P110β is not highly expressed in lymphocytes, but plays a significant role in the response by neutrophils to immune complexes composed of IgG and a bound antigen⁹. Previous work had identified distinct roles for p110γ and p110δ in neutrophils stimulated with a GPCR ligand (fMLP). The initial pulse of PIP3 production is provided only by p110γ followed by more sustained production of PIP₃ which is p110δ-dependent (but absent in without the initial activation of p110γ)¹⁰. The p110δ-dependent pulse was required to trigger reactive oxygen species (ROS) by the NADPH oxidase. The unique requirement for p110β in the context of the FcγR signaling is explained by the concurrent production of leukotriene B4. Together, FcγR and the leukotriene receptor BLT1 depend on p110β to generate a sustained signal that results in ROS generation, whereas short-term BLT1 signaling is more dependent on p110γ. Dual inhibition of p110β and p110δ revealed some overlap in function between these kinases in this context, but p110β was dominant. These data suggest that p110β may be particularly well adapted to integrate concurrent signals from tyrosine kinase and GPCR linked receptors.

Perspective.

Together, these studies are beginning to delineate unique, and often non-redundant and cell-type specific roles for each of the four class I PI3Ks in immune responses. Inhibition of p110α by itself is unlikely to have a significant effect on immunity. However, dual inhibition of p110δ and p110γ, p110δ and p110α, or indeed p110δ and p110β, can act synergistically to profoundly block T cell development, B cell development, humoral immunity and the activation of neutrophils by immune complexes. These studies may inspire the use of dual specific inhibitors to block diseases and malignancies involving these cell types, but also caution against the unintended effect of pan-specific PI3K inhibitors on immunity.

Figure 1.

A. Both p110α and p110δ are engaged by the pre-BCR or mature BCR in absence of acute agonistic stimulation by antigen. By contrast, inhibition of p110δ, but not p110α, blocks Akt-phosphorylation and B cell proliferation in response to clustering of the BCR.
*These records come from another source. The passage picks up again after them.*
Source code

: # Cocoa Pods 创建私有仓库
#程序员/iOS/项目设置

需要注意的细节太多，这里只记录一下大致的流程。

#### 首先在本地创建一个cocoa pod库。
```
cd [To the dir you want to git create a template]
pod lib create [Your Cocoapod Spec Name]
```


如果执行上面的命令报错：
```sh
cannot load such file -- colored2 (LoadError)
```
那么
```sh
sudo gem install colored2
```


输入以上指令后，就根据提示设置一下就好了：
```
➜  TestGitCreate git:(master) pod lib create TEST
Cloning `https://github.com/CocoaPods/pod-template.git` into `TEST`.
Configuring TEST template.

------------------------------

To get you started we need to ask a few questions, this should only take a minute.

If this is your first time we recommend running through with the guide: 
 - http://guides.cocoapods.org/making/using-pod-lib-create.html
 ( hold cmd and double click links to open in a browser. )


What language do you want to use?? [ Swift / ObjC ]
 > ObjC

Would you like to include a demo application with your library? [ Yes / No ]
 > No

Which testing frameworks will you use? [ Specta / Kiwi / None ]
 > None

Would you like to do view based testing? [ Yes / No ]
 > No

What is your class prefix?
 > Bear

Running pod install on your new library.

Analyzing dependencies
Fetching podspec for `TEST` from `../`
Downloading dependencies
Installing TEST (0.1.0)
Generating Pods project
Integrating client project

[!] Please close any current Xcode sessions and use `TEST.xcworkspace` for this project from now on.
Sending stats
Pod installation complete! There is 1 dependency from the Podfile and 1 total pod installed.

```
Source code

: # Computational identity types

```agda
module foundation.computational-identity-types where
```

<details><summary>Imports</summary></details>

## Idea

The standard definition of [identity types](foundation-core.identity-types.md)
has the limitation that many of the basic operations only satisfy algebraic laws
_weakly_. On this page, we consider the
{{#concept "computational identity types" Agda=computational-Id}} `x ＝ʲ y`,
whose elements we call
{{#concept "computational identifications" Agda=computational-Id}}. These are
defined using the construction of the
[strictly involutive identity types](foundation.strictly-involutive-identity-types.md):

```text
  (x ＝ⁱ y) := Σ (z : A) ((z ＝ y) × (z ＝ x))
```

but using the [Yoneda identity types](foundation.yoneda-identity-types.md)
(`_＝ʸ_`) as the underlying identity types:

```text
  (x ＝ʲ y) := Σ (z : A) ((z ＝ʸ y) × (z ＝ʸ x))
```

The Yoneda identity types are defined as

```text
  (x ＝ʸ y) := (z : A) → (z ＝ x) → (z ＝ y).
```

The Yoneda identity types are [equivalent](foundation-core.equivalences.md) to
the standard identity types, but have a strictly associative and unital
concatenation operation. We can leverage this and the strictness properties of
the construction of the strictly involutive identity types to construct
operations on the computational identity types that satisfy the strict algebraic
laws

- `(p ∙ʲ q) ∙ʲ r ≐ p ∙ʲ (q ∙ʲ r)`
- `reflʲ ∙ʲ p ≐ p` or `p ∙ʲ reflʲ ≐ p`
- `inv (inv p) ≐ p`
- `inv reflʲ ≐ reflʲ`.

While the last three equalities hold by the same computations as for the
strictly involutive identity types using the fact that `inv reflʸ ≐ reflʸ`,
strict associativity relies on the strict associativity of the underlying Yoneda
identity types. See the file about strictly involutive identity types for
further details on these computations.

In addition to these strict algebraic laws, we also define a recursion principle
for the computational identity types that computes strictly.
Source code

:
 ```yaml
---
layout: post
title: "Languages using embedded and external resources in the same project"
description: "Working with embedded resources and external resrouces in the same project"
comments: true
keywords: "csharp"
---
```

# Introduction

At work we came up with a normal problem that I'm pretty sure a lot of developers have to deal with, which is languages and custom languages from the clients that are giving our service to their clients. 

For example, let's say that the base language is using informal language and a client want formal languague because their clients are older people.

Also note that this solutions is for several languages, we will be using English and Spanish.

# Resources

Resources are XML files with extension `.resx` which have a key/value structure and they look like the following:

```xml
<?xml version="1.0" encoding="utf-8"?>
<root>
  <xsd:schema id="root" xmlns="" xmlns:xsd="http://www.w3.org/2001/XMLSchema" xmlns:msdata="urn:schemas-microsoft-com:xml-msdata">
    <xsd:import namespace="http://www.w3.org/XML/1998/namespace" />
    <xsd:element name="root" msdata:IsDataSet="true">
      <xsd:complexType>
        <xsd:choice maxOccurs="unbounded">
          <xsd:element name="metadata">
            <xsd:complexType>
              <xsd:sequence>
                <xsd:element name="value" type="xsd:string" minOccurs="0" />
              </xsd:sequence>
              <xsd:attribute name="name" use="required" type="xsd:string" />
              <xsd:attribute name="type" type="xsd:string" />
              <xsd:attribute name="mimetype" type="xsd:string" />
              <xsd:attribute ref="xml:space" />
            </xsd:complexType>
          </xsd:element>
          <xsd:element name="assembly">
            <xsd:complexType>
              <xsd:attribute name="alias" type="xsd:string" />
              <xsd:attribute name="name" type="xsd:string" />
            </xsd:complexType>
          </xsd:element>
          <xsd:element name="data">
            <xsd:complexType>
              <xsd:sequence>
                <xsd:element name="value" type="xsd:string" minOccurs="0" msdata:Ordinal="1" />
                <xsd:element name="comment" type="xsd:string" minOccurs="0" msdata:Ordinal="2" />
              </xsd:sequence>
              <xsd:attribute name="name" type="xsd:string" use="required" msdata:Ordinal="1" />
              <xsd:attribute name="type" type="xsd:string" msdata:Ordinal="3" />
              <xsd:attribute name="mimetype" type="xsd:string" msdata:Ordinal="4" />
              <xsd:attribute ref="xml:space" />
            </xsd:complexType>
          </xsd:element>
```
B. In T cells, both the pre-TCR and mature TCR signal primarily via p110δ, whereas chemokines stimulate the activity of p110γ via the activation of GPCRs such as CXCR4. During T cell development, PIP3 generated via either of these pathways is required. In mature T cells, the TCR and chemokine receptors contribute non-redundantly to processes requiring the activation of PI3K.

C. In primed neutrophils stimulated with the bacteria-derived formylated tripeptide fMLP, and initial burst of p110γ-generated PIP3 is followed by a more sustained burst of p110δ-dependent PIP₃. It is not clear how p110δ becomes activated after GPCR engagement.

D. The engagement of the FcγR by antibody-antigen complexes stimulates a complex autocrine route that involving LTB₄ and the GPCR BLT1. Together, these engage p110β which is uniquely positioned to respond effectively to both tyrosine kinase and GPCR signals.